Ad Amanda si fermò – letteralmente – il cuore.

Valeria.

Federico l'aveva appena scambiata per sua madre.

«Perché mi hai lasciato, eh?» continuò lui, straziato. «Tu... tu mi amavi.» Un sorriso delirante, altresì accompagnato da una smorfia di dolore. «Oh, sì, tu mi amavi.»

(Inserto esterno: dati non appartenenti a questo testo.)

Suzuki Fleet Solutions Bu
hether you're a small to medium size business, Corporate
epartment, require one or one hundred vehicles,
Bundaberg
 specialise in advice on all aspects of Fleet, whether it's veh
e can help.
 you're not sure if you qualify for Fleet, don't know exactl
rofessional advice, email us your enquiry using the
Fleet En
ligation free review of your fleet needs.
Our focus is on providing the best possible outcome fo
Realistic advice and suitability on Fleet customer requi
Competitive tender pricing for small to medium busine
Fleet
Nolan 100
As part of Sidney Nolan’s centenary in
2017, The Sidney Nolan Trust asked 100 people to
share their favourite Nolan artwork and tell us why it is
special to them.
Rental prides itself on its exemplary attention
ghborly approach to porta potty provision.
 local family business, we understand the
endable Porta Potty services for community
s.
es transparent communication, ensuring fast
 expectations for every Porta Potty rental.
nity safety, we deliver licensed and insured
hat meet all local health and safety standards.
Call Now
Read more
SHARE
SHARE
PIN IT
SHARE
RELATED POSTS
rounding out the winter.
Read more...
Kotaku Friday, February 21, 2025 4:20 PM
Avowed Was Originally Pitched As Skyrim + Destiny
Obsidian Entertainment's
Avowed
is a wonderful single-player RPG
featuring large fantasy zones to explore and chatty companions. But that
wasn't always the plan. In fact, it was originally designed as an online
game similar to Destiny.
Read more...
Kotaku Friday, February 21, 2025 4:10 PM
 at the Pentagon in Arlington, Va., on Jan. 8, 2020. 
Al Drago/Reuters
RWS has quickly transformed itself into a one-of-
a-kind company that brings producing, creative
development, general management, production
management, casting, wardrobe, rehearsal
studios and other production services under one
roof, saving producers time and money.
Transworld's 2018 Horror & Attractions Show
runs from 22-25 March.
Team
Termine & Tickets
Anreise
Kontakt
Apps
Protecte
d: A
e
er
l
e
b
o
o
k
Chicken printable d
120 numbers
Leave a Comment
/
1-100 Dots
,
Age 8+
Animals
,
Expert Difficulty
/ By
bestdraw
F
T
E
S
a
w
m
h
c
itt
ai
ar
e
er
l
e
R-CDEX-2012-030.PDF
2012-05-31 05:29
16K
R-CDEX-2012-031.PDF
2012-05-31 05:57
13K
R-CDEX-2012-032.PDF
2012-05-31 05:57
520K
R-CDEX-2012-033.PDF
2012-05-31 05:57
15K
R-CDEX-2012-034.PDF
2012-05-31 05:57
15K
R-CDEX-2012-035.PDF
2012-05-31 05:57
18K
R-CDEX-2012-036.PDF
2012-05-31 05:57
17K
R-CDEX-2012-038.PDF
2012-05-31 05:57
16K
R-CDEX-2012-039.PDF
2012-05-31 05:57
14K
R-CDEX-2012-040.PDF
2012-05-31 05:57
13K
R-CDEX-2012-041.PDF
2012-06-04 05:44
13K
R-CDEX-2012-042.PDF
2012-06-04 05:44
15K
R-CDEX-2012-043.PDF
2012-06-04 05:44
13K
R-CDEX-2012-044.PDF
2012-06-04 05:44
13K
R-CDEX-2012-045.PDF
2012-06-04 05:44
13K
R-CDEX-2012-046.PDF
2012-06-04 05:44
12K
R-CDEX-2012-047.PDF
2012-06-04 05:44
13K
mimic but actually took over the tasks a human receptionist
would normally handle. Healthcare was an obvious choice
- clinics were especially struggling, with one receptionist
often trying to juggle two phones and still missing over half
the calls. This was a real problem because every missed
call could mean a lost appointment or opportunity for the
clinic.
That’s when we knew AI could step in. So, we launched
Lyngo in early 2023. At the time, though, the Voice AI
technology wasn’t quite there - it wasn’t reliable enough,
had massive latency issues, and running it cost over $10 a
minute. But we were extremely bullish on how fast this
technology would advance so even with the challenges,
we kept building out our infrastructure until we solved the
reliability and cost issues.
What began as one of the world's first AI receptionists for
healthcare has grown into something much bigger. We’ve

Amanda non ce la fece più, e un'altra cascata di lacrime le rigò le guance. Nel mentre, riprese posto su quella sedia e continuò a guardare Federico, che adesso stava fissando, con una certa ostinazione, il soffitto della stanza. Scosse la testa, all'improvviso. «Anzi, no... Ero io. Ero io che...» Le strinse più forte la mano, ma senza farle male. «Ero io, quello che ti adorava. E che avrebbe continuato a farlo fino alla morte.» Federico chiuse gli occhi, l'espressione concentrata. Quella stretta, provocò in Amanda sonori brividi in tutto il corpo. «Dio, era così... così bella. La ragazza più bella che avessi mai conosciuto.»